From Texas Public Radio:
Esther Salinas of San Antonio has learned to live with the bone on bone discomfort of osteoarthritis. It’s a health problem often brought on by age, overuse or obesity.
“Steroid injections? It’s just a temporary fix,” Salinas said. “You know, you just deal with it.”
Salinas is part of a Food and Drug Administration pivotal trial to see if injections of her own stem cells into her knee will ease her pain.
The experimental procedure starts with liposuction.
Plastic and Reconstructive surgeon Jaime Garza, MD, harvests fat from the lower abdomen or the inner thigh. It takes a container of fat about the size of a stick of butter to get enough regenerative cells to inject back into the knee. They’re called adipose-derived stem cells.

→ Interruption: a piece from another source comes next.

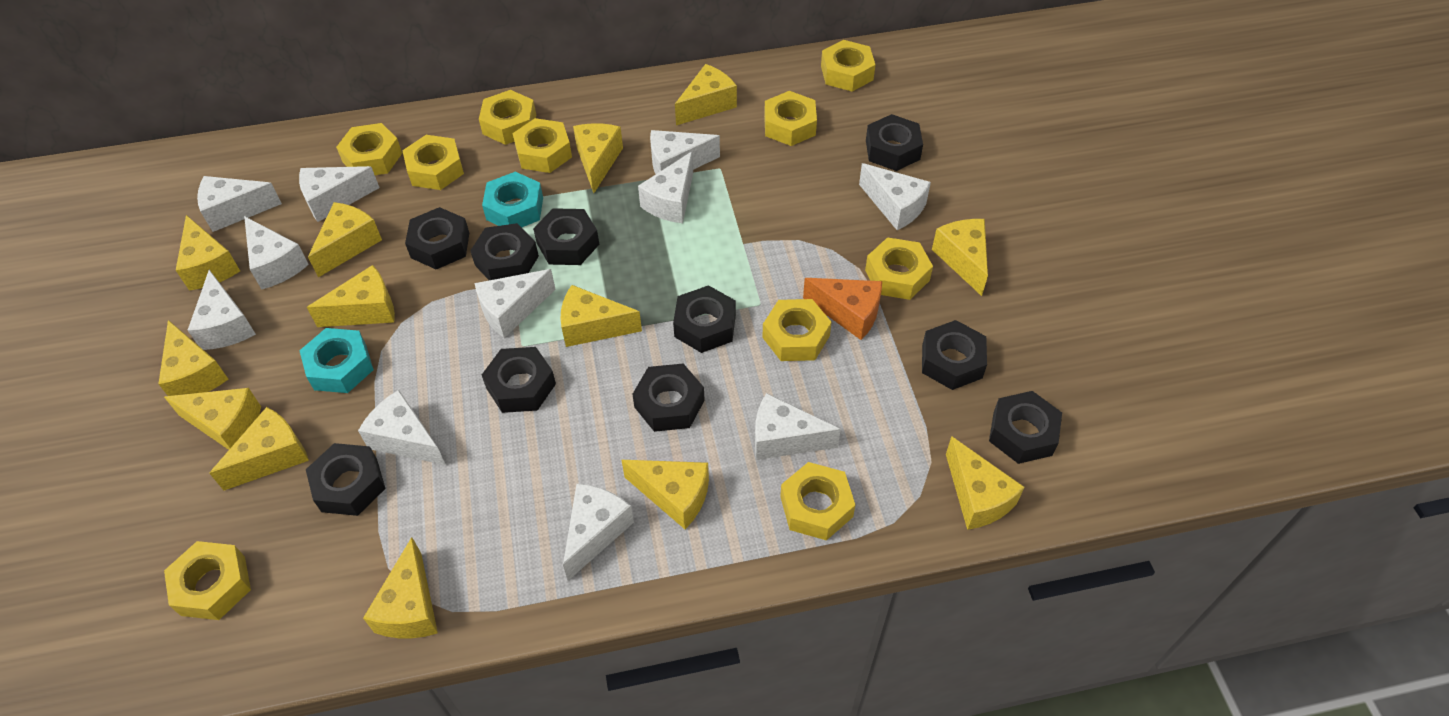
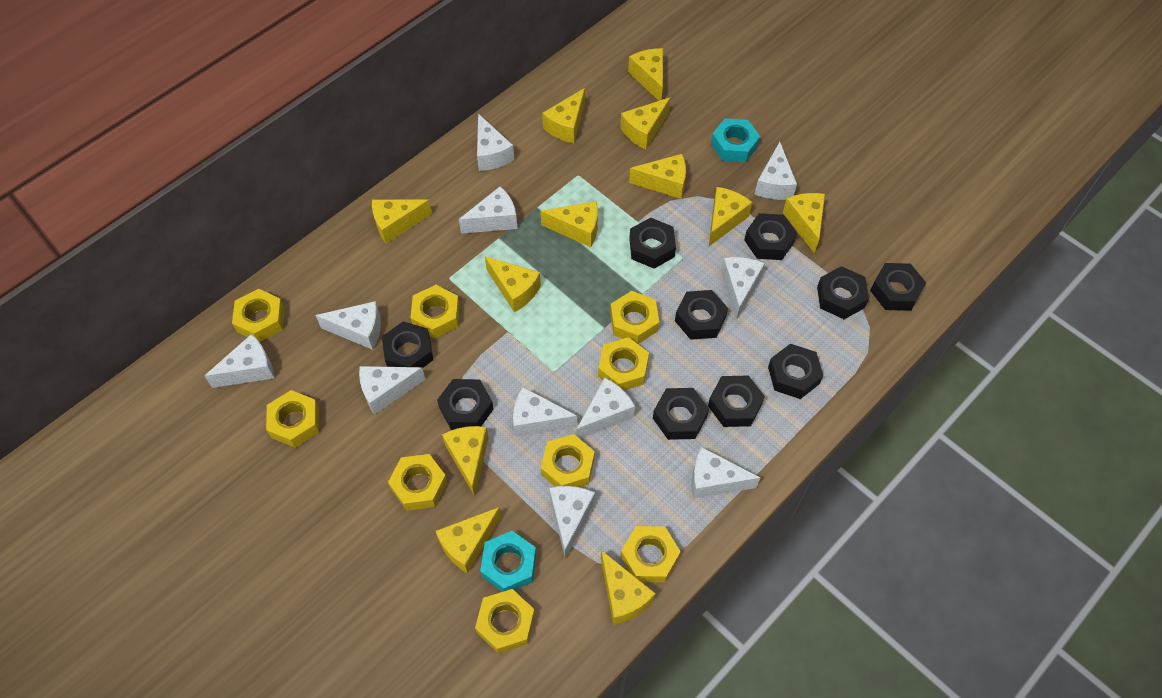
orange cheese: [803,278,882,340] = 1 -> none = 0
yellow cheese: [158,320,228,396] [164,388,261,450] [176,215,240,291] [209,407,309,490] [307,265,395,327] [308,202,382,277] [363,537,438,638] [560,285,642,347] [573,123,623,193] [621,460,709,529] [675,64,737,125] [932,219,988,296] [946,436,1025,530] = 13 -> [372,199,432,244] [436,507,501,573] [442,426,488,496] [485,256,541,312] [540,201,598,247] [542,88,585,143] [601,550,656,625] [621,97,671,149] [628,48,663,101] [629,154,686,199] [709,187,752,246] [783,193,825,253] = 12
yellow nut: [164,541,251,620] [336,123,402,175] [402,135,464,190] [479,90,536,145] [513,118,572,173] [762,299,832,361] [764,91,817,146] [780,462,855,541] [821,40,875,92] [865,237,933,300] = 10 -> [232,289,285,342] [266,390,319,448] [388,454,447,511] [411,285,460,338] [475,589,535,654] [541,434,595,487] [598,337,649,391] [610,291,659,344] [620,526,681,583] = 9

“These are the cells that live around blood vessels throughout our entire bodies,” Garza explained. “These cells are in abundance in fat.”
The fat tissue is injected with an enzyme to help break it down, spun down and concentrated. Then, the sample is checked under a microscope to make sure it’s viable with enough live stem cells to be effective. Millions of them.
Within 90 minutes of the sterile processing, the concentrated cells are ready to be injected back into the patient’s knee. The idea is to jumpstart the body’s own healing.